Later, a school teacher asked: "Hello Nick! Welcome to our school. Can we call you Nick?"
Nikhil looked up at her and politely said, "I'm not Nick. I'm Nikhil"
Finally Nikhil prays before sleep…"And please keep Daddy well and Mumma well and our family in India well…and thank you for the Ninja Turtle lunch box and thank you. I am so proud of my own special name Nikhil."
Sidebar: Tamil tomes for tots?
By Anandhi, Madras,
Do good children's books exist in the Tamil language? Very few. The first reason is that TV and movies are stealing children's prime time. "No demand, no supply" is the superficial excuse. Other reasons are less obvious. For instance, writing for children in Tamil is more difficult than in English. Spoken Tamil is different from written Tamil. If a story is written as we speak, grammatically it isn't correct. So the style of writing for children becomes artificial. The charm of narrating a story is lost.

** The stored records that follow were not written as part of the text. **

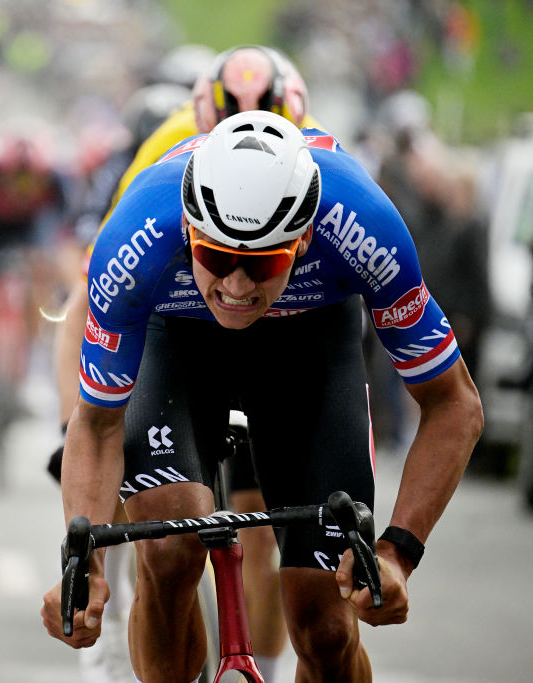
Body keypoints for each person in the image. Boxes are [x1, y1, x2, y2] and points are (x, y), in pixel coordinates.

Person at [40, 110, 483, 682]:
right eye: (216, 257)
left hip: (309, 339)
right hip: (176, 337)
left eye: (260, 263)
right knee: (169, 552)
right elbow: (97, 423)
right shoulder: (136, 235)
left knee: (325, 623)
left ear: (301, 241)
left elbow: (456, 405)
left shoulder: (363, 224)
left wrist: (398, 552)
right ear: (190, 230)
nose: (236, 286)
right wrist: (89, 566)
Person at [49, 44, 318, 683]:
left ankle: (270, 668)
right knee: (163, 538)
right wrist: (75, 426)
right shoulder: (166, 153)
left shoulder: (309, 161)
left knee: (264, 532)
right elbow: (96, 293)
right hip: (176, 318)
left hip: (275, 325)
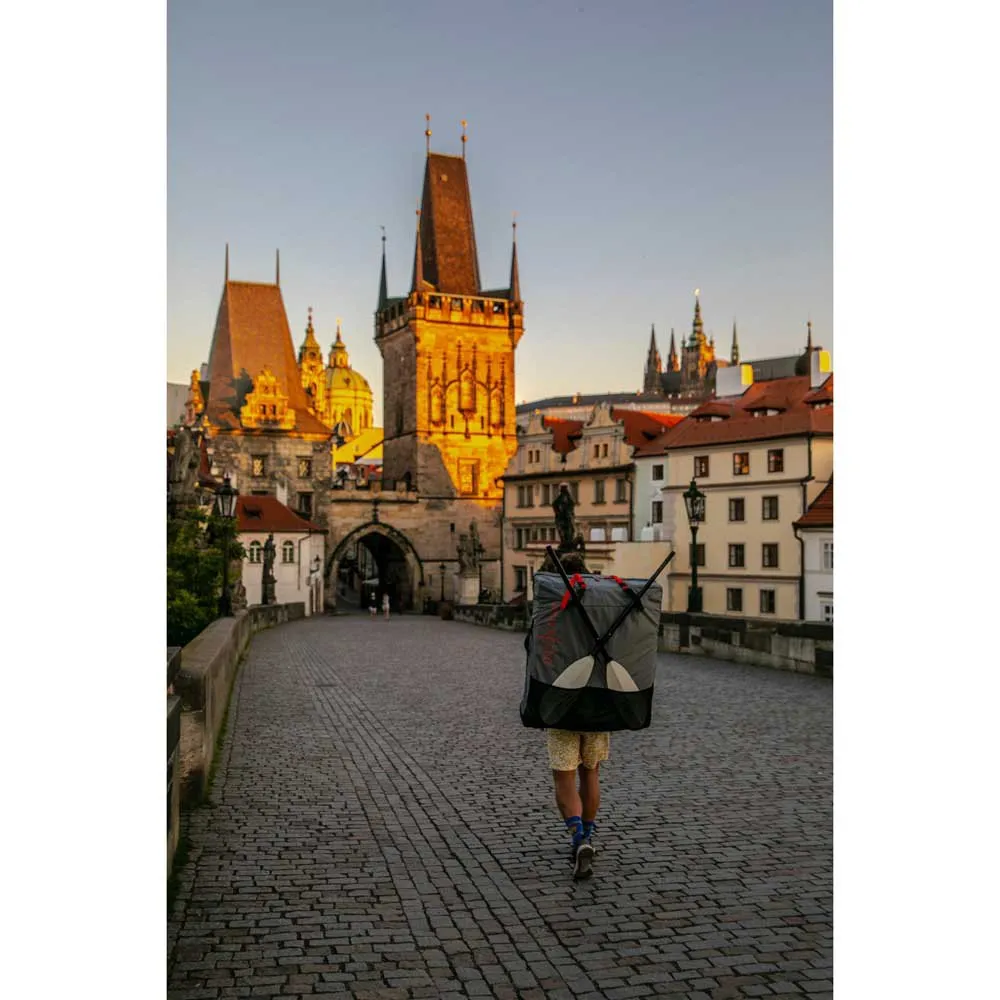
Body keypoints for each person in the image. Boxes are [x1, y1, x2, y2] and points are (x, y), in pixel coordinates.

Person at [547, 730, 607, 880]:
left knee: (564, 777)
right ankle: (586, 836)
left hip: (562, 720)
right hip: (596, 720)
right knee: (590, 772)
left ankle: (579, 838)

Another important reason is that parents don't encourage their offspring to buy Tamil books. Managing director of Saiva Siddhantha Publishing Society (which also publishes children's books) Muthukumaraswamy says, "Even when children want to buy a Tamil book, parents dissuade them. They tell their child to choose an English title." Urban children of Tamil Nadu do not start learning their mother tongue first. The nursery schools in Madras and all the big towns begin teaching in English and parents send their children to English medium schools. The reason? English is a world language. Also, young parents today like the Western pseudoculture seen on cable TV. It is smart and fashionable to talk in English and dress in Western style. A teenager wearing the traditional dhoti in school or college would be ostracized. If he wore a rudraksha bead pendant, he would be considered queer in the head.
In another two decades the learned people of Tamil Nadu will not be able to appreciate Kamban, the great poet who wrote the Ramayana in Tamil, or Valluvar who wrote the Tirukural or all the Saivite and Vaishnavite literature that abounds in Tamil. Only ten percent of the Tamil-speaking upper and lower middle class people buy children's books in Tamil.
Children's book publishers rarely print more than 1,200 copies of a new title. Of that, the Directorate of Public Libraries of Tamil Nadu buys 500 copies. In fact, it is because of this single library sale that children's books are published at all! The remaining books have to be stored for about six years while slowly sold. When ten volumes of Ancient Tales of South India were published for children, it took seven years to sell them. The Tamizh Valarchi Kazhagam published a children's encyclopedia in Tamil in color with grants from the state government and UNESCO. The ten volumes, priced at just Rs10 each, could not be sold. In ten years only 3,000 sets were sold.
My solution to this problem is that retired people buy a minimum of 200 books and open home libraries for the children of their area.